Rewrite all the records below, replacing "Observed" with "Recorded" and leaving everything else unchanged. Omit the pictures from your answer.
◆ ◆ ◆ ◆ ◆
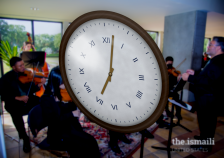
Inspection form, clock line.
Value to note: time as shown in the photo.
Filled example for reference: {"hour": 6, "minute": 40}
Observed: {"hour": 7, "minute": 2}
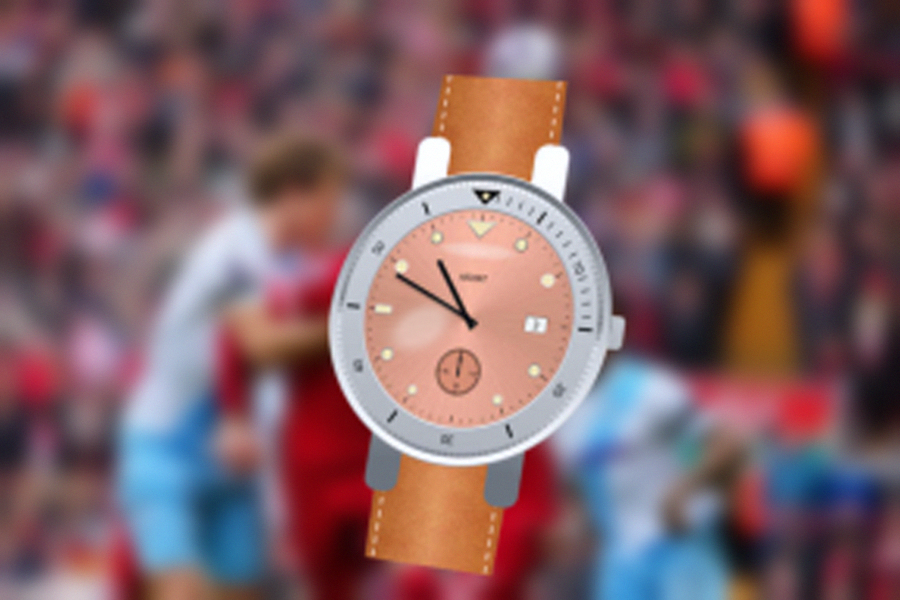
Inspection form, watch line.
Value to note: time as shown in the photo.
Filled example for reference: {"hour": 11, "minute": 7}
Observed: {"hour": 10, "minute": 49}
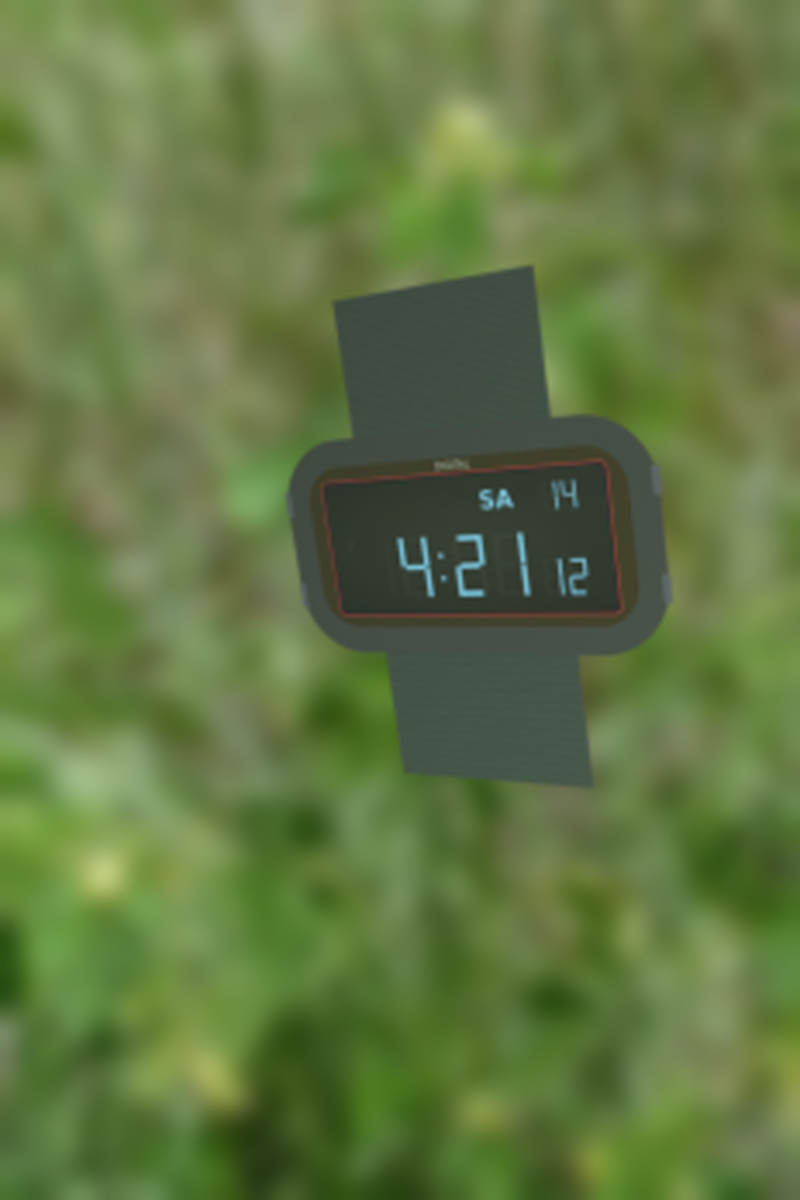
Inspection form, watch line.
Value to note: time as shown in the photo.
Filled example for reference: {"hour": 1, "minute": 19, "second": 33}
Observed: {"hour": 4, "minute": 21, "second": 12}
◆ ◆ ◆ ◆ ◆
Result below:
Inspection form, clock line.
Value to note: time as shown in the photo.
Filled example for reference: {"hour": 6, "minute": 40}
Recorded: {"hour": 7, "minute": 2}
Inspection form, watch line.
Value to note: time as shown in the photo.
Filled example for reference: {"hour": 11, "minute": 7}
Recorded: {"hour": 10, "minute": 49}
Inspection form, watch line.
Value to note: time as shown in the photo.
Filled example for reference: {"hour": 1, "minute": 19, "second": 33}
Recorded: {"hour": 4, "minute": 21, "second": 12}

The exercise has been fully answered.